Behind Closed Doors: The Tragic Untold Story of the Duchess of Windsor
I was eight years-old when the landmark Thames Television series Edward and Mrs. Simpson screened, and younger people would probably have no idea how much scandal and discussion it caused. Especially so in rural North Queensland, a royalist enclave where the whole issue was still hotly debated and keenly felt. My grandmother was unusually sympathetic toward Mrs. Simpson, and so I inherited this same fondness.
In Hugo Vickers’ Behind Closed Doors he mentions the screening of that series, and whether or not the Duchess of Windsor actually watched it. He also tells a great deal of other information about the Duchess’ private life, providing the reader with an exhaustive account of the sad final years of Mrs.Simpson, the American woman who brought down the King of England.
Now, reading books about Wallis Simpson is something of a hobby of mine. I think the best by far is Diana Mosley’s The Duchess ofWindsor. Mosley, a Mitford sister, was, of course, a close personal friend of the Duchess, and painted a deeply sympathetic picture of her life. Indeed, Mosley was a very fine writer whose talent was overlooked, in part because of her much more acclaimed sisters Nancy and Jessica and in part because of the scandal and unfortunate political associations that dogged her own life.
The second definitive book on the Duchess’ life is her own memoir, The Heart Has its Reasons – surely one of the most beautiful and evocative titles ever. Vickers mentions both books in his own, but he is somewhat dismissive of them, claiming that they are whitewashes that seek to cast the Duchess in a much more compassionate light than she had ever been before.
That’s not to say that this book, Behind Closed Doors, is a hatchet job on Wallis Simpson. Far from it. Vickers, a vintage royal-watcher who was himself a part of the Windsor’s story, tries to cast an objective eye across the great events of the Duchess of Windsor’s life. But he is so infuriated, and distraught, by the horror of the poor woman’s twilight years that he can’t help but render her a slightly pathetic creature, an ambitious, uncultured woman who was visited with all of the worst horrors of old age. In this book Vickers paints the terrible helplessness of the elderly and frail Duchess, surrounded by venal French executors, lawyers and hangers-on who steal from her and keep her locked in her room, more or less a vegetable.
The villain of the piece is Maitre Blum, the Duchess’ French lawyer. A monster of self-importance, she spent decades both defending the Duchess’ name and slowly embezzling the Windsor’s estate, taking control of family papers and dispensing jewels, furniture and antiques to friends and institutions, all the while spinning wild conspiracy theories about how the British royal family were seeking to destroy the Duchess, steal her belongings and defile her good name. Vickers creates a brilliant character with the publicity-hungry Blum, who eventually, in some kind of karmic retribution, finds herself elderly and frail and a prisoner in her own apartment.

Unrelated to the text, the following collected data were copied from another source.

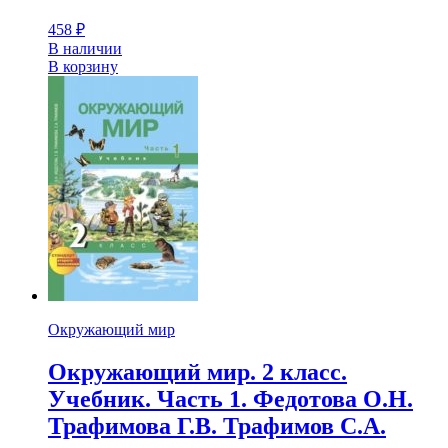
458
₽
В наличии
В корзину
Окружающий мир
Окружающий мир. 2 класс.
Учебник. Часть 1. Федотова О.Н.
Трафимова Г.В. Трафимов С.А.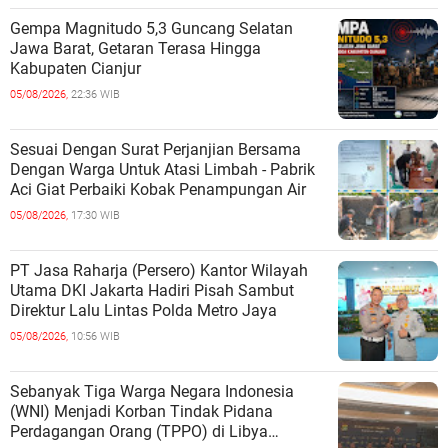
Gempa Magnitudo 5,3 Guncang Selatan
Jawa Barat, Getaran Terasa Hingga
Kabupaten Cianjur
05/08/2026,
22:36 WIB
Sesuai Dengan Surat Perjanjian Bersama
Dengan Warga Untuk Atasi Limbah - Pabrik
Aci Giat Perbaiki Kobak Penampungan Air
05/08/2026,
17:30 WIB
PT Jasa Raharja (Persero) Kantor Wilayah
Utama DKI Jakarta Hadiri Pisah Sambut
Direktur Lalu Lintas Polda Metro Jaya
05/08/2026,
10:56 WIB
Sebanyak Tiga Warga Negara Indonesia
(WNI) Menjadi Korban Tindak Pidana
Perdagangan Orang (TPPO) di Libya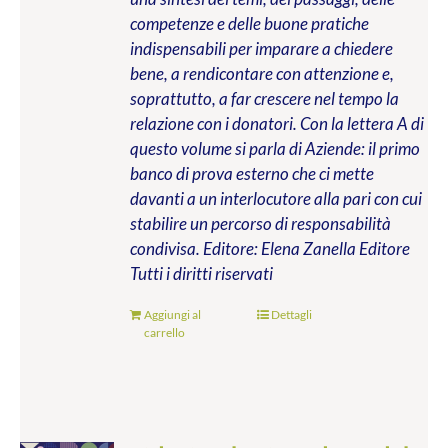
competenze e delle buone pratiche
indispensabili per imparare a chiedere
bene, a rendicontare con attenzione e,
soprattutto, a far crescere nel tempo la
relazione con i donatori. Con la lettera A di
questo volume si parla di Aziende: il primo
banco di prova esterno che ci mette
davanti a un interlocutore alla pari con cui
stabilire un percorso di responsabilità
condivisa.
Editore: Elena Zanella Editore
Tutti i diritti riservati
Aggiungi al
Dettagli
carrello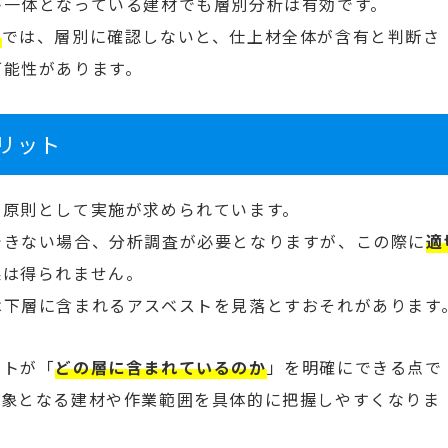
が一体となっている建材でも層別分析は有効です。
ス
では、層別に確認しないと、仕上材全体が含有と判断さ
可能性があります。
リット
に原則として実施が求められています。
できない場合、分析調査が必要となりますが、この際に
適
果は得られません。
は下層に含まれるアスベストを見落とすおそれがあります
ストが「
どの層に含まれているのか
」を明確にできる点で
対象となる建材や作業範囲を具体的に把握しやすくなりま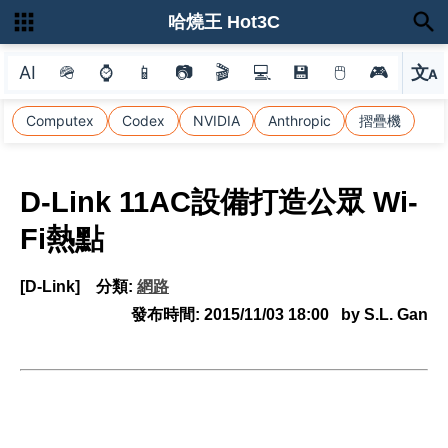
哈燒王 Hot3C
AI
🪖
⌚
📱
📷
🎬
💻
💾
🖱
🎮
文
A
選
Computex
Codex
NVIDIA
Anthropic
摺疊機
D-Link 11AC設備打造公眾 Wi-
Fi熱點
[D-Link]
分類:
網路
發布時間:
2015/11/03 18:00
by S.L. Gan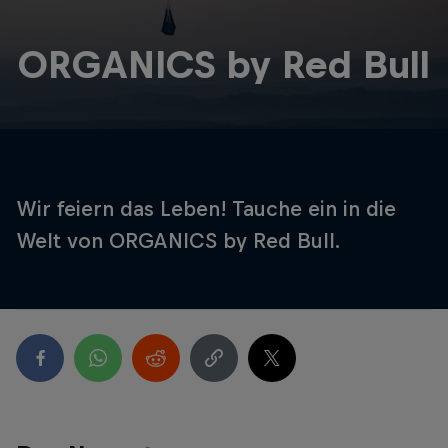
ORGANICS by Red Bull
Wir feiern das Leben! Tauche ein in die
Welt von ORGANICS by Red Bull.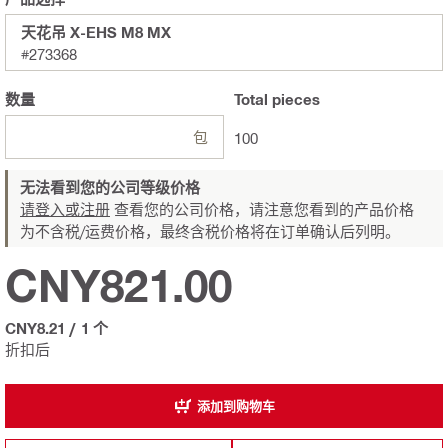
天花吊 X-EHS M8 MX
#273368
数量
Total
pieces
包
100
无法看到您的公司等级价格
请登入或注册
查看您的公司价格，请注意您看到的产品价格
为不含税/运费价格，最终含税价格将在订单确认后列明。
CNY821.00
CNY8.21
/
1 个
折扣后
添加到购物车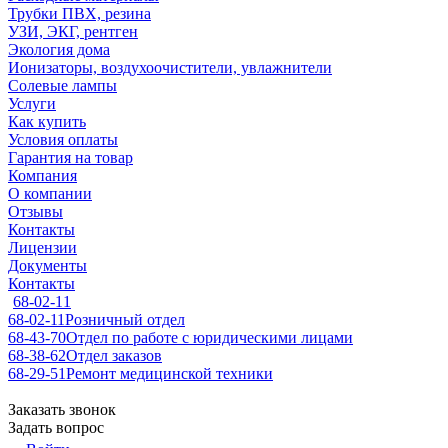
Трубки ПВХ, резина
УЗИ, ЭКГ, рентген
Экология дома
Ионизаторы, воздухоочистители, увлажнители
Солевые лампы
Услуги
Как купить
Условия оплаты
Гарантия на товар
Компания
О компании
Отзывы
Контакты
Лицензии
Документы
Контакты
68-02-11
68-02-11
Розничный отдел
68-43-70
Отдел по работе с юридическими лицами
68-38-62
Отдел заказов
68-29-51
Ремонт медицинской техники
Заказать звонок
Задать вопрос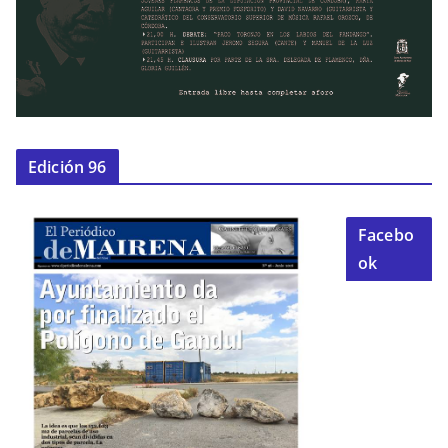
Edición 96
Facebo
ok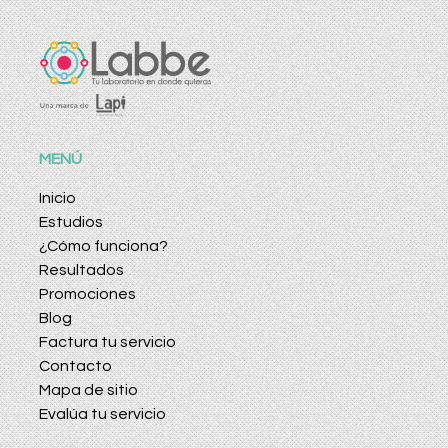
MENÚ
Inicio
Estudios
¿Cómo funciona?
Resultados
Promociones
Blog
Factura tu servicio
Contacto
Mapa de sitio
Evalúa tu servicio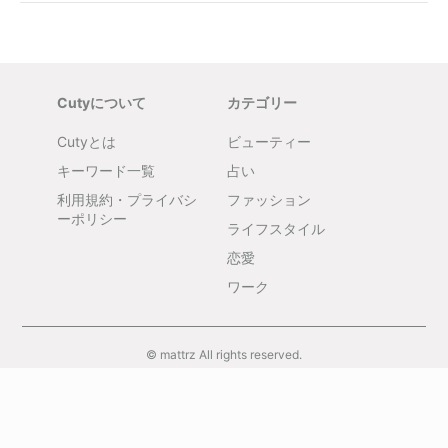
Cutyについて
カテゴリー
Cutyとは
ビューティー
キーワード一覧
占い
利用規約・プライバシ
ファッション
ーポリシー
ライフスタイル
恋愛
ワーク
© mattrz All rights reserved.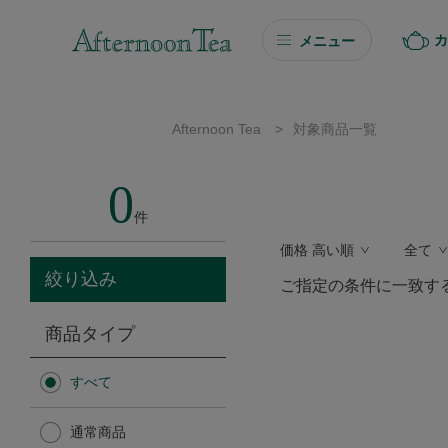
カ
メニュー
ギフト
Afternoon Tea
>
対象商品一覧
ギフト商品を探す
0
ソーシャルギフト
件
価格 高い順
全て
カタログギフト
絞り込み
ご指定の条件に一致す
プチギフト
商品タイプ
プチギフト
すべて
Afternoon Tea TEAROOM
通常商品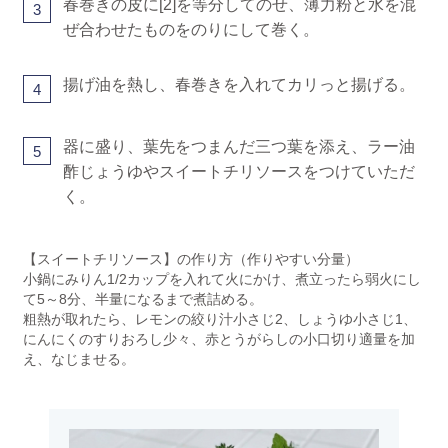
春巻きの皮に[2]を等分してのせ、薄力粉と水を混
3
ぜ合わせたものをのりにして巻く。
揚げ油を熱し、春巻きを入れてカリっと揚げる。
4
器に盛り、葉先をつまんだ三つ葉を添え、ラー油
5
酢じょうゆやスイートチリソースをつけていただ
く。
【スイートチリソース】の作り方（作りやすい分量）
小鍋にみりん1/2カップを入れて火にかけ、煮立ったら弱火にし
て5～8分、半量になるまで煮詰める。
粗熱が取れたら、レモンの絞り汁小さじ2、しょうゆ小さじ1、
にんにくのすりおろし少々、赤とうがらしの小口切り適量を加
え、なじませる。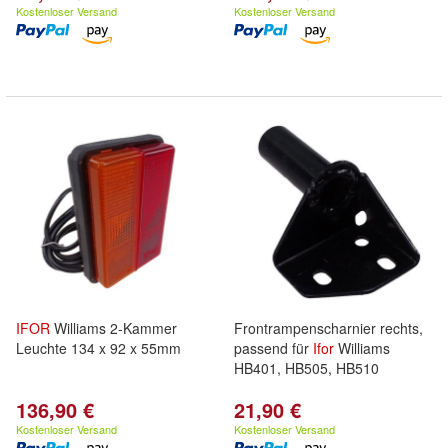
Kostenloser Versand
Kostenloser Versand
IFOR
Williams 2-Kammer
Frontrampenscharnier rechts,
Leuchte 134 x 92 x 55mm
passend für
Ifor
Williams
HB401, HB505, HB510
136,90 €
21,90 €
Kostenloser Versand
Kostenloser Versand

She becomes blind, and finds her way around by following a rope which has been strung up through the rooms of her home.
Blum sought to aggrandize herself, and, bizarrely, to re-establish the Duchess’ reputation, by giving away the Windsor’s family heirlooms to various French charities and institutions. Eventually the Duchess of Windsor was completely unconscious to it all, barely alive for a miserable decade in the care of fiercely protective nurses.
This is not a feel-good book. The ultimate feeling I got from reading it was that the Duchess lead a wasted life, and that she was pretty much completely unhappy from the day of her marriage to Edward till the day of her death, fifty years later. There is a great deal of delightful, gossipy detail in the book, and Vickers is never better than when describing fashion and interiors, two areas in which the Duchess herself excelled.
This is a must-read for any fans of the British Royal Family.